Salah satu model yang sering digunakan adalah Skills–Rules–Knowledge / Generic Error Modeling System. Model ini sederhana namun efektif untuk memisahkan mana yang benar-benar human error dan mana yang sebenarnya dipicu oleh masalah sistem.
A. Error: Action not as Planned (Tindakan Tidak Berjalan seperti yang Direncanakan)
Seseorang tidak melakukan apa yang seharusnya dilakukan. Error jenis ini disebabkan oleh Skill-based Mistake (kesalahan berbasis keterampilan). Kesalahan yang terjadi karena kurang fokus, perhatian teralihkan, atau melakukan pekerjaan rutin secara otomatis tanpa sadar detailnya.
1) Slip / Commission (Melakukan Tindakan Fisik yang Salah)
Tindakan fisik sederhana yang sering dilakukan tiba-tiba salah. Contoh sederhana antara lain salah menuang bahan, menekan tombol yang tidak tepat, dsb.
Penanganan yang tepat:
a. Mendesain ulang alat/area kerja: tombol berbeda warna/ukuran, layout lebih intuitif.
b. Mengurangi keharusan melakukan tindakan cepat pada kondisi tekanan.
c. Mengatur shift kerja agar tidak kelelahan.
d. Menambahkan konfirmasi sistem, misal: “apa anda yakin?”.
Fokus Penanganan: Optimalkan desain fisik dan ergonomi proses.
2) Lapse / Omission (Lupa / melewatkan suatu tindakan)
Kesalahan akibat lupa melakukan langkah penting karena gangguan memori jangka pendek. Contoh dari kesalahan ini antara lain: lupa menandai checklist, lupa memasang label, lupa menyimpan catatan.

• Informasi yang Diekstrak:
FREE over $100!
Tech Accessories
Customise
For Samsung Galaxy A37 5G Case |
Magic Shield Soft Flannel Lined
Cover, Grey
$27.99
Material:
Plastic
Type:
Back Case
* * *
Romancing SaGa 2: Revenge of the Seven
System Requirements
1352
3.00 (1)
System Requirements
---
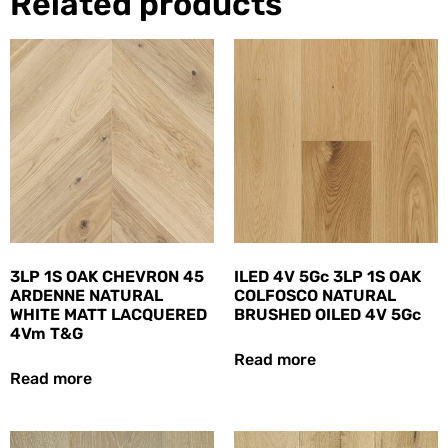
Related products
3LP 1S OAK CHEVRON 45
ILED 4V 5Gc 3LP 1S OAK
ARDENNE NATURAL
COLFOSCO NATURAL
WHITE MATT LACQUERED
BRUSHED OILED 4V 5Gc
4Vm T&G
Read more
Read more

• Deskripsi Tugas: Dalam teks tentang model kesalahan manusia, ada beberapa penanganan yang tepat untuk kesalahan Slip / Commission. Sebutkan semuanya.

• Jawaban Latihan:
1. Mendesain ulang alat atau area kerja, misalnya dengan tombol yang berbeda warna atau ukuran dan tata letak yang lebih intuitif.
2. Mengurangi keharusan melakukan tindakan cepat pada kondisi tekanan.
3. Mengatur shift kerja agar pekerja tidak kelelahan.
4. Menambahkan konfirmasi sistem, misalnya “apa anda yakin?”.